When Nintendo ships the 3DS on March 27, the portable will come with six augmented reality games. These titles will be based on a real-life card that is placed on a flat surface, which a player then centers the portable's outward-facing camera on. Once recognized, the AR card will initiate a game that will appear to be set in the real world, altering the surface and requiring the player to physically move the 3DS to center on targets or various other aspects of gameplay.
Now another handheld will also be bringing AR games to market. At a Game Developers Conference demonstration this week, Sony revealed that its Next Generation Portable will also have augmented reality functionality. During the demo, Sony Computer Entertainment director Tsutomu Horikawa used an old dinosaur demo from 1995 as an example.

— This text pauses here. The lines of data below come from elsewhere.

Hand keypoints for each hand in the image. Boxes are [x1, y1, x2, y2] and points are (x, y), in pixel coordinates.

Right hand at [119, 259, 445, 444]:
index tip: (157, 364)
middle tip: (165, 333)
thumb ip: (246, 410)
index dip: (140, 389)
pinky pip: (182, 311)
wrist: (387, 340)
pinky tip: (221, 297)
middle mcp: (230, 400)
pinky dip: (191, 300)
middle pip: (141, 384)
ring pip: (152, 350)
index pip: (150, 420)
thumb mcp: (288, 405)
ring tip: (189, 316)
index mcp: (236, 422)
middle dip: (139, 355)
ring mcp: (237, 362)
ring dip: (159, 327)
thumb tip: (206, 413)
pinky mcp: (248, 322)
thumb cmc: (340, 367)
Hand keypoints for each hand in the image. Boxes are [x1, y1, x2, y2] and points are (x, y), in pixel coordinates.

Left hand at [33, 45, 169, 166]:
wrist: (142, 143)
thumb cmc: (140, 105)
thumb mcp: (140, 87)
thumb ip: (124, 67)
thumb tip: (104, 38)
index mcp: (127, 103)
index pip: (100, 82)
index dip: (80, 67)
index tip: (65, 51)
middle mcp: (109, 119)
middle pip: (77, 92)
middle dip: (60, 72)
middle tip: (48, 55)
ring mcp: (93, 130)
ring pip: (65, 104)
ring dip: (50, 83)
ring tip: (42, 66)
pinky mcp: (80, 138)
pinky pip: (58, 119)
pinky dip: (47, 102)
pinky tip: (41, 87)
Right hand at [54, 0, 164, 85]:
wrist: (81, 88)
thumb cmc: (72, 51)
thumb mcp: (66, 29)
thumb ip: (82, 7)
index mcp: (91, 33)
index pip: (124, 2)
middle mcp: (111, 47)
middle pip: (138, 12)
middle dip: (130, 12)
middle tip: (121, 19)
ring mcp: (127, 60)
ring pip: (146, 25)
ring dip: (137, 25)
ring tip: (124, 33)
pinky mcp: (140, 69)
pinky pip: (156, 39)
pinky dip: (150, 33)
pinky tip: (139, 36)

The demo showed a Tyrannosaurus rex walking forward with cruder graphics from the era. Then, Horikawa pulled out an NGP demo unit and pointed its outward-facing camera toward a poster of a T. rex on the ground. He then panned up toward the ceiling of the room, and lo and behold, a 20-foot-tall T. rex was towering over the room--on the NGP, anyway.

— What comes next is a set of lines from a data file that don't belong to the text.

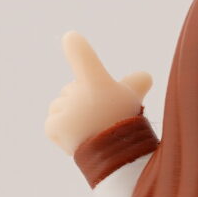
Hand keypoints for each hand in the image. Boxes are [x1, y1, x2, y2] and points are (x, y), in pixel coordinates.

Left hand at [45, 31, 152, 153]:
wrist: (119, 159)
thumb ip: (136, 85)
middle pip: (71, 91)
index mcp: (98, 81)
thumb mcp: (133, 102)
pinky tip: (78, 141)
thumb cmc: (127, 127)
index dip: (77, 47)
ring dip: (71, 120)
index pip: (83, 57)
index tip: (71, 37)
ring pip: (59, 108)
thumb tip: (145, 76)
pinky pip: (52, 126)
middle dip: (83, 105)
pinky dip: (61, 134)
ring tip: (91, 132)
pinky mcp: (54, 127)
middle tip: (101, 121)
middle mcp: (79, 92)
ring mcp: (65, 110)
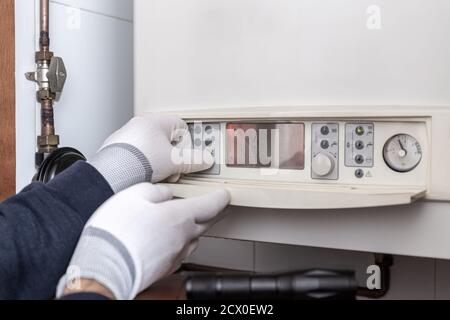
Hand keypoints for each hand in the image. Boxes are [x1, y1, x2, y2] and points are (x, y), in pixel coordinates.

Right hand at [57, 183, 230, 299]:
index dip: (220, 198)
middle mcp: (183, 238)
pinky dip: (178, 243)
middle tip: (218, 207)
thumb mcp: (134, 195)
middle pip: (207, 224)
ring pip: (193, 240)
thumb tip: (165, 193)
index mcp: (180, 216)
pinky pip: (179, 252)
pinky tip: (167, 240)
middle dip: (214, 213)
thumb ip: (155, 191)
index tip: (225, 195)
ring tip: (189, 221)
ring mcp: (175, 256)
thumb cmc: (116, 232)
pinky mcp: (165, 269)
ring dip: (195, 229)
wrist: (104, 268)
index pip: (210, 205)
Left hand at [89, 116, 213, 192]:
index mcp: (155, 121)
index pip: (182, 127)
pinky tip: (143, 177)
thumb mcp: (175, 161)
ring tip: (158, 176)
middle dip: (173, 158)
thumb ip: (194, 160)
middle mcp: (139, 125)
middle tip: (173, 170)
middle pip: (167, 141)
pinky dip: (143, 167)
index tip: (188, 157)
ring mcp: (127, 138)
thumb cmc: (140, 161)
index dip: (188, 145)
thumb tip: (205, 160)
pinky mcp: (117, 151)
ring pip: (152, 150)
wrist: (112, 174)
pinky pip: (138, 157)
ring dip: (159, 164)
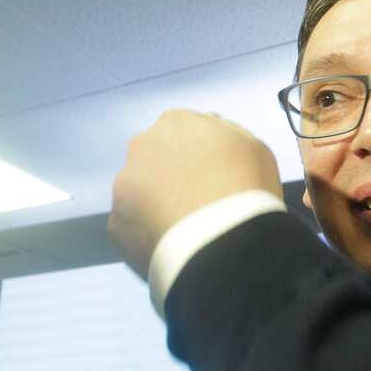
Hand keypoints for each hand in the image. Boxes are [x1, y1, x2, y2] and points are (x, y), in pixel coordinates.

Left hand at [109, 109, 282, 275]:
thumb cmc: (246, 192)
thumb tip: (210, 128)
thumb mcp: (255, 148)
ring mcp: (124, 186)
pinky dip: (148, 234)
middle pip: (156, 159)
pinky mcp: (116, 224)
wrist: (223, 245)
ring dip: (157, 206)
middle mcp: (141, 147)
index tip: (215, 178)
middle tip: (199, 205)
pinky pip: (133, 227)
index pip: (183, 132)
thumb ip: (227, 132)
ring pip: (140, 194)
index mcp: (176, 123)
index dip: (200, 156)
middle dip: (172, 178)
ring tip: (187, 231)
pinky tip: (172, 247)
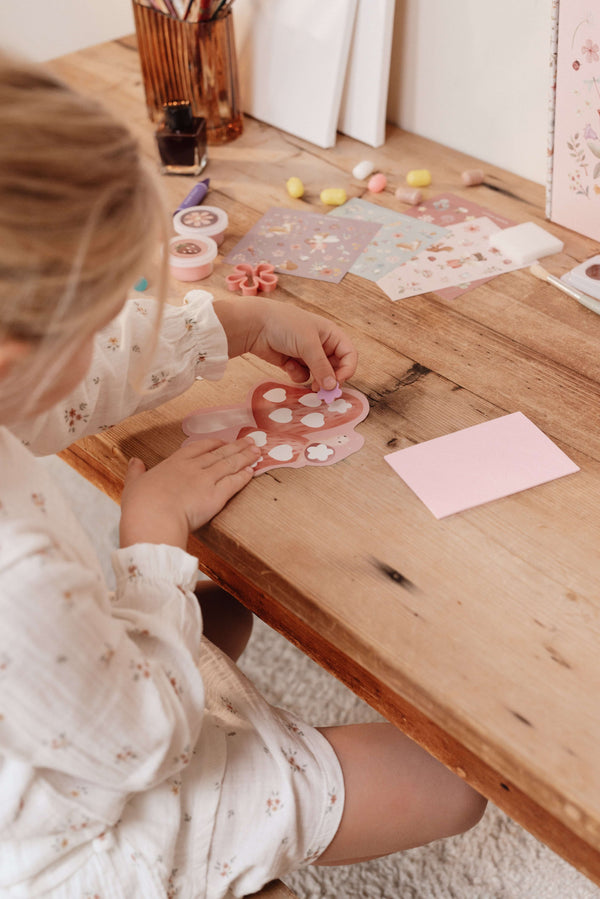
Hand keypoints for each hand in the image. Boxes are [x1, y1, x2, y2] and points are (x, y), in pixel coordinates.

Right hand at [119, 437, 260, 549]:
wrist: (153, 518)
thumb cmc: (140, 505)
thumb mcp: (133, 485)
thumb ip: (136, 472)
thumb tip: (134, 462)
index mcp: (174, 463)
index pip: (198, 447)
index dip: (213, 444)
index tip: (223, 442)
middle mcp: (192, 468)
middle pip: (219, 453)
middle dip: (236, 446)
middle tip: (250, 441)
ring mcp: (206, 480)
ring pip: (230, 464)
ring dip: (245, 457)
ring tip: (257, 451)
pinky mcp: (216, 496)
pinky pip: (234, 482)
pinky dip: (244, 476)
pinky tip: (252, 471)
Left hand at [212, 297, 357, 390]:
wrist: (254, 325)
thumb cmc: (285, 325)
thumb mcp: (308, 344)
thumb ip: (322, 367)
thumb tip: (333, 386)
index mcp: (330, 334)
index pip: (349, 355)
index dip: (347, 369)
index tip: (337, 382)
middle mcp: (321, 344)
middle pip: (335, 368)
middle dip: (329, 379)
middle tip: (322, 391)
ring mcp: (306, 354)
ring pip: (318, 375)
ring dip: (313, 379)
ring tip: (307, 380)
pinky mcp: (293, 362)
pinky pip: (303, 375)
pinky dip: (297, 374)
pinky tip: (287, 365)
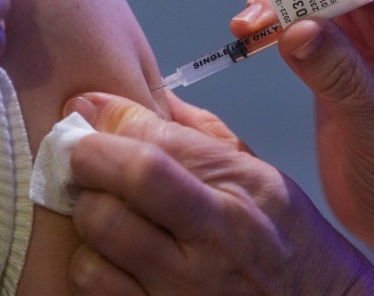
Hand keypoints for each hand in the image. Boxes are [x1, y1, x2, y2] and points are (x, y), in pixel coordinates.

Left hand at [66, 91, 373, 295]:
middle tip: (85, 159)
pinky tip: (109, 256)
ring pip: (93, 252)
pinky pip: (94, 293)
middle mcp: (208, 249)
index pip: (150, 150)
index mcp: (235, 195)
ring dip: (87, 224)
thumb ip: (199, 135)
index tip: (84, 107)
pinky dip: (91, 268)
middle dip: (85, 170)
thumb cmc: (289, 241)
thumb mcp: (260, 173)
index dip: (105, 121)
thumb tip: (142, 97)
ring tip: (104, 211)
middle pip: (111, 201)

AR Games weren't the only functionality revealed at the Sony session. The NGP will sport a feature called "Near," which will let players know where they went that day and find out which NGP games are popular in any given area. The 3G model of the NGP will achieve this via GPS, while the non-3G version will do so using Skyhook, a service that determines one's location via wireless hotspots.
The Near service will also allow for gaming possibilities similar to those used with the PSP GPS peripheral. People can engage in virtual treasure hunts at real-life locations and, once a treasure is found, exchange rare items wirelessly.

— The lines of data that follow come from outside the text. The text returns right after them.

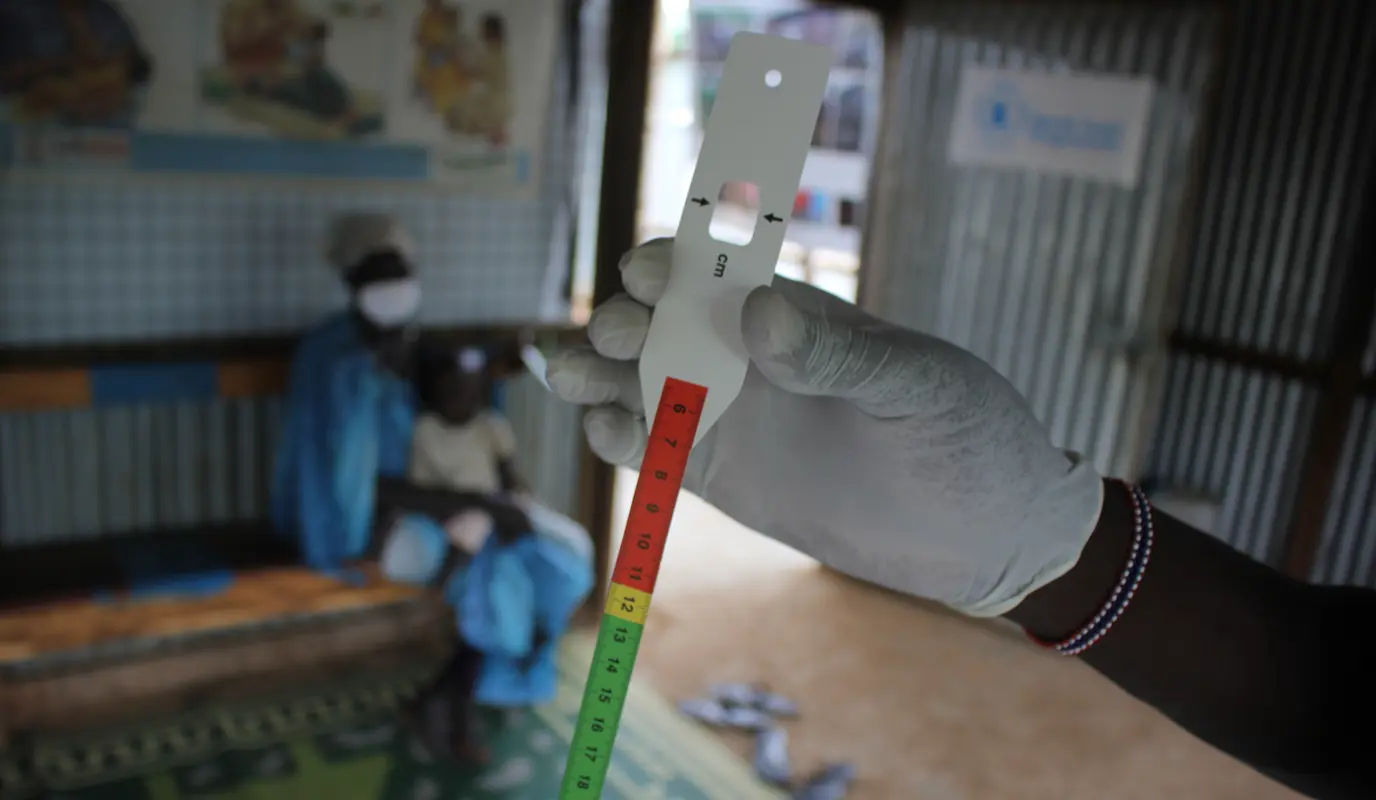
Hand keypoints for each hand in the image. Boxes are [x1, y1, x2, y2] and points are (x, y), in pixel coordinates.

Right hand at [547, 239, 1102, 615]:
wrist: (984, 536)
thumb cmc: (969, 438)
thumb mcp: (917, 386)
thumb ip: (837, 354)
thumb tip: (756, 313)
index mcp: (798, 315)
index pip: (719, 272)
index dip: (676, 265)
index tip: (648, 274)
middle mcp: (752, 357)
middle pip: (663, 326)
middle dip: (625, 323)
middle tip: (612, 339)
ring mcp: (732, 416)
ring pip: (642, 384)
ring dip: (600, 377)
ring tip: (570, 379)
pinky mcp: (721, 474)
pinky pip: (656, 448)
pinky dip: (622, 437)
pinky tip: (607, 434)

The majority of the Sony session, though, covered familiar ground. The power of the device's Arm9 CPU, with four 32-bit cores and advanced branch prediction, was touted, as was the processing brawn of its PowerVR SGX543MP4+ GPU. The CPU has four symmetrical cores, similar to console and PC architecture, allowing for the sharing of assets from PlayStation 3 and Xbox 360 games.
The NGP uses programmable shaders much like the PS3 and has a lot of VRAM compared to the PSP. However, in terms of clock speeds, it won't be as powerful as the PS3, since if it were, "it would probably set fire to your pants," according to Sony platform research manager David Coombes.
Coombes said the NGP is a little bit bigger than the PSP and has four times the resolution of the previous portable's screen. He went over the features of the portable, including its dual thumbsticks, which he called "proper sticks," not PSP-like nubs. It's got a three-axis accelerometer and a three-axis gyroscope. The device also has touch screens on the back and front, both of which are multitouch and actually sense pressure as well.
The NGP also has two high-frame-rate cameras that will be able to detect human faces and have head tracking. The cameras will be capable of a passive camera mode that will let players take pictures of themselves that can be used as an avatar that will reflect damage. The NGP will also be capable of an active camera mode, which will be able to capture real-life textures for use in a game like the NGP version of Little Big Planet.